> _Work request_
Lines before the one containing "- total: $40338.02" are not wanted. Transcribe that line and all after it exactly, to the end of the entries.
Task material Start Marker
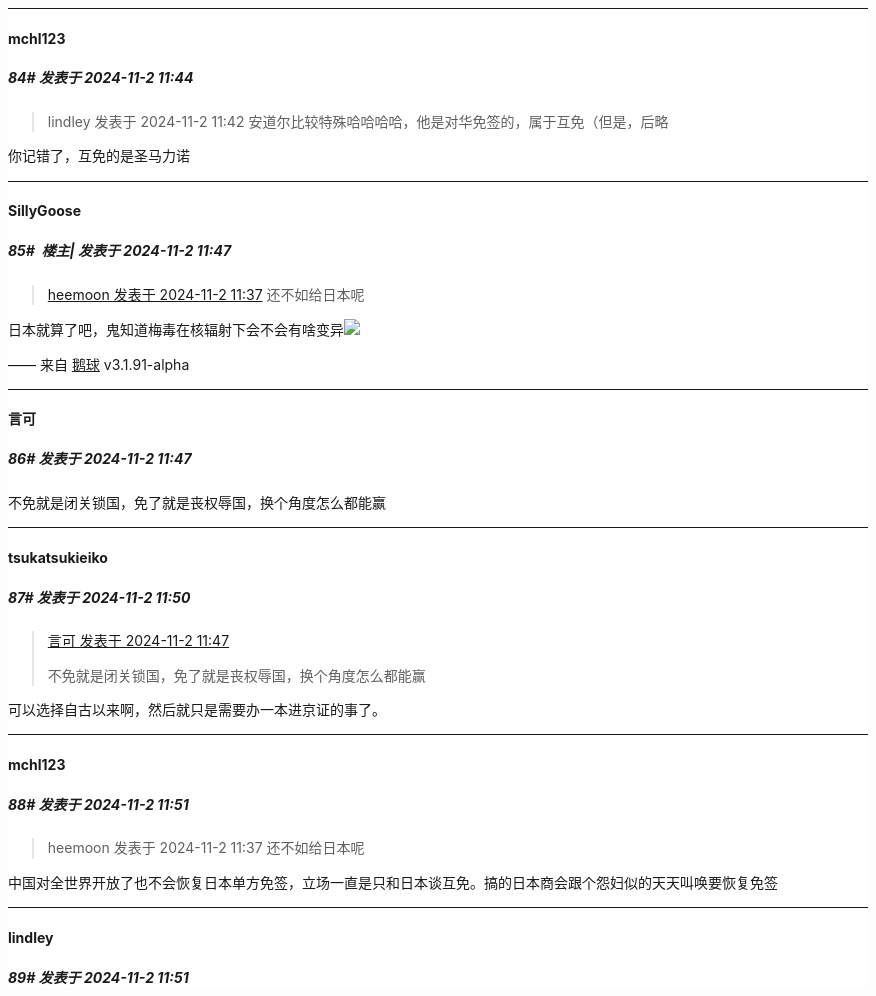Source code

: *****

####  mchl123  
##### 84#       发表于 2024-11-2 11:44

<blockquote>lindley 发表于 2024-11-2 11:42
安道尔比较特殊哈哈哈哈，他是对华免签的，属于互免（但是，后略</blockquote>
你记错了，互免的是圣马力诺


*****

####  SillyGoose  
##### 85#         楼主| 发表于 2024-11-2 11:47

<blockquote><a href="httphttps://bbs.saraba1st.com/2b/forum.php?mod=redirect&amp;goto=findpost&amp;pid=66600897&amp;ptid=2205412" target="_blank">heemoon 发表于 2024-11-2 11:37</a>
还不如给日本呢</blockquote>
日本就算了吧，鬼知道梅毒在核辐射下会不会有啥变异<img src="https://static.saraba1st.com/image/smiley/face2017/013.png" referrerpolicy="no-referrer">

—— 来自 [鹅球](https://www.pgyer.com/xfPejhuq) v3.1.91-alpha

*****

####  言可  
##### 86#       发表于 2024-11-2 11:47

不免就是闭关锁国，免了就是丧权辱国，换个角度怎么都能赢


*****

####  tsukatsukieiko  
##### 87#       发表于 2024-11-2 11:50

<blockquote><a href="httphttps://bbs.saraba1st.com/2b/forum.php?mod=redirect&amp;goto=findpost&amp;pid=66600956&amp;ptid=2205412" target="_blank">言可 发表于 2024-11-2 11:47</a>

不免就是闭关锁国，免了就是丧权辱国，换个角度怎么都能赢</blockquote>
可以选择自古以来啊，然后就只是需要办一本进京证的事了。

*****

####  mchl123  
##### 88#       发表于 2024-11-2 11:51

<blockquote>heemoon 发表于 2024-11-2 11:37
还不如给日本呢</blockquote>
中国对全世界开放了也不会恢复日本单方免签，立场一直是只和日本谈互免。搞的日本商会跟个怨妇似的天天叫唤要恢复免签

*****

####  lindley  
##### 89#       发表于 2024-11-2 11:51
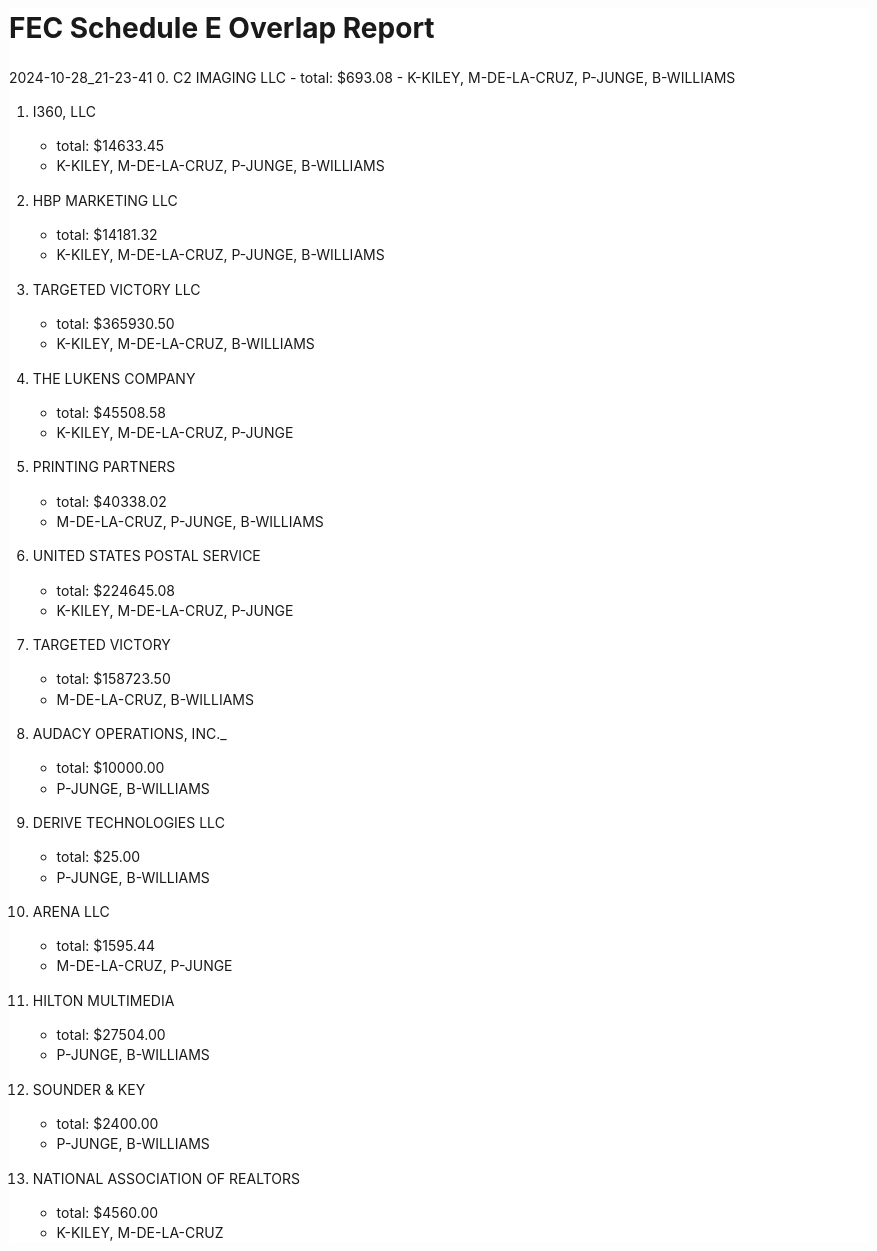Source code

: # FEC Schedule E Overlap Report

2024-10-28_21-23-41
0. C2 IMAGING LLC
	- total: $693.08
	- K-KILEY, M-DE-LA-CRUZ, P-JUNGE, B-WILLIAMS

1. I360, LLC
	- total: $14633.45
	- K-KILEY, M-DE-LA-CRUZ, P-JUNGE, B-WILLIAMS

2. HBP MARKETING LLC
	- total: $14181.32
	- K-KILEY, M-DE-LA-CRUZ, P-JUNGE, B-WILLIAMS

3. TARGETED VICTORY LLC
	- total: $365930.50
	- K-KILEY, M-DE-LA-CRUZ, B-WILLIAMS

4. THE LUKENS COMPANY
	- total: $45508.58
	- K-KILEY, M-DE-LA-CRUZ, P-JUNGE

5. PRINTING PARTNERS
	- total: $40338.02
	- M-DE-LA-CRUZ, P-JUNGE, B-WILLIAMS

6. UNITED STATES POSTAL SERVICE
	- total: $224645.08
	- K-KILEY, M-DE-LA-CRUZ, P-JUNGE

7. TARGETED VICTORY
	- total: $158723.50
	- M-DE-LA-CRUZ, B-WILLIAMS

8. AUDACY OPERATIONS, INC._
	- total: $10000.00
	- P-JUNGE, B-WILLIAMS

9. DERIVE TECHNOLOGIES LLC
	- total: $25.00
	- P-JUNGE, B-WILLIAMS

10. ARENA LLC
	- total: $1595.44
	- M-DE-LA-CRUZ, P-JUNGE

11. HILTON MULTIMEDIA
	- total: $27504.00
	- P-JUNGE, B-WILLIAMS

12. SOUNDER & KEY
	- total: $2400.00
	- P-JUNGE, B-WILLIAMS

13. NATIONAL ASSOCIATION OF REALTORS
	- total: $4560.00
	- K-KILEY, M-DE-LA-CRUZ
Task material End Marker
> _Solution to this exercise_
	- total: $40338.02
	- M-DE-LA-CRUZ, P-JUNGE, B-WILLIAMS

6. UNITED STATES POSTAL SERVICE
	- total: $224645.08
	- K-KILEY, M-DE-LA-CRUZ, P-JUNGE

7. TARGETED VICTORY
	- total: $158723.50
	- M-DE-LA-CRUZ, B-WILLIAMS

8. AUDACY OPERATIONS, INC._
	- total: $10000.00
	- P-JUNGE, B-WILLIAMS

9. DERIVE TECHNOLOGIES LLC
	- total: $25.00
	- P-JUNGE, B-WILLIAMS

10. ARENA LLC
	- total: $1595.44
	- M-DE-LA-CRUZ, P-JUNGE

11. HILTON MULTIMEDIA
	- total: $27504.00
	- P-JUNGE, B-WILLIAMS

12. SOUNDER & KEY
	- total: $2400.00
	- P-JUNGE, B-WILLIAMS

13. NATIONAL ASSOCIATION OF REALTORS
	- total: $4560.00
	- K-KILEY, M-DE-LA-CRUZ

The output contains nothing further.